職場の後輩に馬鹿にされながら目的もなく日々を過ごし、楽しみといえば同居している親友のエドとのゲームとパブでのビール。恋人のリズのため、一度は現状からの脱却を決心するが、彼女と交わした大切な約束すら守れず振られてしまい、行きつけのパブ“ウィンチェスター”で酒に溺れる始末。
飲みすぎた翌朝、ショーンが目を覚ますと街はゾンビで溢れかえっていた。
愛するリズと大切な母親を救うため、無気力男・ショーンが今度こそ立ち上がる。TOHOシネマズ公式HPより抜粋
遅い思春期からの脱却
この作品のエドガー・ライト監督と言えば、昨今では幼少期にトラウマを抱えた天才ドライバーを描く『ベイビー・ドライバー』が有名だが、この作品にもそんな彼のユーモアセンスは随所に光っている。
まず初っ端から口の空いたバカ面を晒してくれるサイモン・ペグ演じる主人公のショーンは、どこにでもいる様な優柔不断のヤサ男。
恋人のリズとのデートは、毎度行きつけのパブにしか連れて行かず、天然ニートでテレビゲームに明け暮れる毎日から卒業する気もない幼少期からの幼なじみエドはそんな二人の後をいつもついてくる。

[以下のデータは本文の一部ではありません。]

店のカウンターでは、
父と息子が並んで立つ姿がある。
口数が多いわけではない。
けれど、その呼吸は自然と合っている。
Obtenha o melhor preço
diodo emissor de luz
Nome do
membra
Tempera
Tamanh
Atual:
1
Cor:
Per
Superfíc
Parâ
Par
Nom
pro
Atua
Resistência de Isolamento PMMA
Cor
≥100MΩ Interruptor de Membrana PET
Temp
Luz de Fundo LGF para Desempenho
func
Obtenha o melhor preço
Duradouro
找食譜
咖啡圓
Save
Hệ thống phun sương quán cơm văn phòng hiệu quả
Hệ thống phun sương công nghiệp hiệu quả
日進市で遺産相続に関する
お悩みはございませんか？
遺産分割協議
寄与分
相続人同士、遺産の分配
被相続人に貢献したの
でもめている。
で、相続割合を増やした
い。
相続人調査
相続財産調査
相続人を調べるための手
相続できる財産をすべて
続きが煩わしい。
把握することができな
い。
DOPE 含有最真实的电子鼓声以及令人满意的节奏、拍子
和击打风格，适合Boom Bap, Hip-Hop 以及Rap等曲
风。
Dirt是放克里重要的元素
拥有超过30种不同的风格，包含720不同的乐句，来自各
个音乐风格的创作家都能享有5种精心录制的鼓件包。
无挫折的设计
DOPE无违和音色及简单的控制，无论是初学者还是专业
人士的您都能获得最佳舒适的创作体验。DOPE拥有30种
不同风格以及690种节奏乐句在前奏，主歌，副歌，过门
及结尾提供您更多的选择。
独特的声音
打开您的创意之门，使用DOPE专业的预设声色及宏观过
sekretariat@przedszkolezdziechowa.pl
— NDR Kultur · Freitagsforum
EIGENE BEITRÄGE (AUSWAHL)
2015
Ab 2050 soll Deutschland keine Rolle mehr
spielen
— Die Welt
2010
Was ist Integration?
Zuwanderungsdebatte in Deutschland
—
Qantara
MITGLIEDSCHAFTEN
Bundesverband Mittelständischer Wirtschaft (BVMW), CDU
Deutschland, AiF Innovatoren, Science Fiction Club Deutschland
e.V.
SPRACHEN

そんな彼が寝起きに千鳥足であくびをする描写なんかは、正にゾンビの風体そのものだが、ここに平凡で退屈な生活の気だるさなんかをピンポイントで暗喩してくる監督のセンスはかなり素晴らしい。
それでいて、母親の再婚相手に未だ嫉妬を覚えてしまう様子や、そんな義父をゾンビに噛まれた事をきっかけに殺そうと妄想を膨らませるシーンなんかは、大人になりきれない男が僅かに抱いてしまう繊細な心の機微を見事に表現している。
つまり、このゾンビ映画の見ドコロは、そのグロテスクな描写でも絶望感でも、更にそこから生まれる友愛の精神でさえもなく、仮想世界の延長線上にある少年心から発露するうだつの上がらない男の幻想。
物語の途中から始まるゾンビからのサバイバル劇も、実は主人公が成長していく上でのただのキッカケに過ぎない。
このゾンビ世界と現実との境目のあいまいなトコロが、ありきたりの日常を痛烈に揶揄した上で、その遅い思春期から脱却していく葛藤を鮮明に描いている。
後の作品へと受け継がれていく監督の抜群の音楽センスも健在で、『ボヘミアン・ラプソディー』で再燃したこの作品の劇中に流れるクウィーンのお馴染みのナンバー「Don't Stop Me Now」の音色に乗せたゾンビとの対峙は、もはや完璧なPV状態。
この手の開き直ったギャグが苦手な方にはちょっと敬遠されてしまうかもしれないが、気難しく考えずにゾンビ映画を楽しむ意味においては、これ以上にない見事な演出と言えるだろう。
大味なマーベル系映画『アントマン』の監督を降板してまで若者心を忘れなかったエドガー・ライト監督に加え、ショーンとエドをそれぞれ演じたサイモン・ペグ、ニック・フロスト等と3人で立ち上げた彼らのスリー・フレーバー・コルネット3部作の序章として世に送り出されたこの作品は、近年まで日本ではDVD化さえもスルーされていたようだが、人間ドラマをしっかり見つめているその視点においても、混迷を極めていく『ウォーキング・デッド』シリーズなんかよりも数段上手。
そこにまっとうなオトナに対する不信感と、どれだけ成長しても変わらない少年心をラストにしっかりなぞってくれた監督のゾンビ映画に対するリスペクトが、往年の巨匠の不器用な反骨精神をもきっと突き動かす事ができたのだろう。